La Carpio is a large slum of almost 35,000 people comprised primarily of illegal Nicaraguan immigrants. Foreigners made up 90 percent of the local population when people began placing plastic and corrugated iron shacks on the land 20 years ago but the number is closer to 60 percent today.
The community spawned for a variety of reasons including the devastation of a civil war, the destruction by natural disasters and the desperation of poverty forcing people south for refuge.
Most of the immigrants do not have the proper identification papers that allow them to be legally employed. Often, they work in construction and housekeeping and receive approximately a third of what equally qualified, legal residents and Costa Ricans are paid.To the north runs the Río Virilla and to the south the Río Torres. In La Carpio´s backyard is the EBI de Costa Rica S.A. Landfill, Costa Rica´s largest dump. The geography then blocks all routes but one in and out. La Carpio gains nothing from neighboring communities because it is so isolated.
The community does not benefit financially from being the country’s dump driveway either. For what EBI earns for bringing 200 tons a day of trash through the area, la Carpio gets zero percent, according to Gail Nystrom, founder and executive director of the Costa Rican Humanitarian Foundation.
Ms. Nystrom and the foundation have been working to improve La Carpio since 1997. The efforts there are among the 50 projects operated by the foundation in Costa Rica.

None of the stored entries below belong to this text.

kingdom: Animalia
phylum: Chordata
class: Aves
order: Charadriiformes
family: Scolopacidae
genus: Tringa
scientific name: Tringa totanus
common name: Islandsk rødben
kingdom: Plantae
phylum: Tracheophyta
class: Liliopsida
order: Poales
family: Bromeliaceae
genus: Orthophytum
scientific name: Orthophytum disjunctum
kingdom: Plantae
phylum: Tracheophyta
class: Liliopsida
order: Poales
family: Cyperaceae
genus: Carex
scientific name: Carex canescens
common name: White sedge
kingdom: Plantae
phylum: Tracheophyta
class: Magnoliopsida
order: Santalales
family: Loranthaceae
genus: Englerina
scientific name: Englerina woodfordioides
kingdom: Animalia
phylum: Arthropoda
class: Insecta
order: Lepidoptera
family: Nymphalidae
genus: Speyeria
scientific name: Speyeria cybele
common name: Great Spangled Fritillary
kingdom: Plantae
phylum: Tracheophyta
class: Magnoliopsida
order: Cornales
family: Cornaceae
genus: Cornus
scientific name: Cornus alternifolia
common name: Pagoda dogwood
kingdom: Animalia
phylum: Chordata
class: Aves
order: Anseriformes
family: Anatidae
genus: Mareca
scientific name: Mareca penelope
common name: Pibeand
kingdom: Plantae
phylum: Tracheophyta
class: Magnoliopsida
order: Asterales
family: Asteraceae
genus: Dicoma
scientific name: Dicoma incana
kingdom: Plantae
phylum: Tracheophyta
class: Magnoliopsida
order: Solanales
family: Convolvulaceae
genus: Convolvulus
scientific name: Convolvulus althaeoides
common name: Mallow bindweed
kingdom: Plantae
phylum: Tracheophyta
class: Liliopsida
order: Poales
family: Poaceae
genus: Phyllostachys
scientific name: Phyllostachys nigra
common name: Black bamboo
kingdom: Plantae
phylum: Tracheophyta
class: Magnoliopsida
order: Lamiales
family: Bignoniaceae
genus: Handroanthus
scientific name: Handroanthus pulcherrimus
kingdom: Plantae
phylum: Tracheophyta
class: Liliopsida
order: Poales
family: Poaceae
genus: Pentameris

Ms. Nystrom has lived and worked on the foundation for the past 20 years. Born and raised in Virginia and New Jersey, she came to Costa Rica in 1978 as a member of the U.S. Peace Corps and worked to set up special education classrooms around the country. Remaining in Costa Rica after her Peace Corps assignment, she worked to support at-risk populations as they search for ways to improve the quality of their lives.
The foundation provides a stipend of 3,000 colons a week to the 30 women who teach for it, and, La Carpio parents can leave children at the day care center while they go to work their way out of poverty.
The community centers give the kids three meals a day and serve as supplementary education, teaching the kids more than reading, writing and math of the local elementary school.
The curriculum is akin to a Montessori school. The children have the independence of choice of activities, and the teacher acts as a guide.
A child with two parents can attend for around 12.000 colons a week, and prices vary from there depending on the child or children´s parental situation. Ms. Nystrom said the foundation works payment out with individuals from there.
Because most of the families come from homes with inadequate kitchen or bathroom, she said she can respect the amount they can offer.
The foundation also runs nine different cooperatives offering micro-finance opportunities to other women in the community, builds bunk beds and houses for families in need and has a clinic to address basic medical needs. One opportunity uses discarded coffee bags that the women sew into a marketable bag that is sold at the Juan Santamaría airport.
All of the foundation´s work is made possible from donations of goods, services, and financial resources by volunteers, friends, and sponsors. And Ms. Nystrom said she is committed to keeping administrative costs as low as possible to ensure that virtually all financial resources are applied directly to communities in need.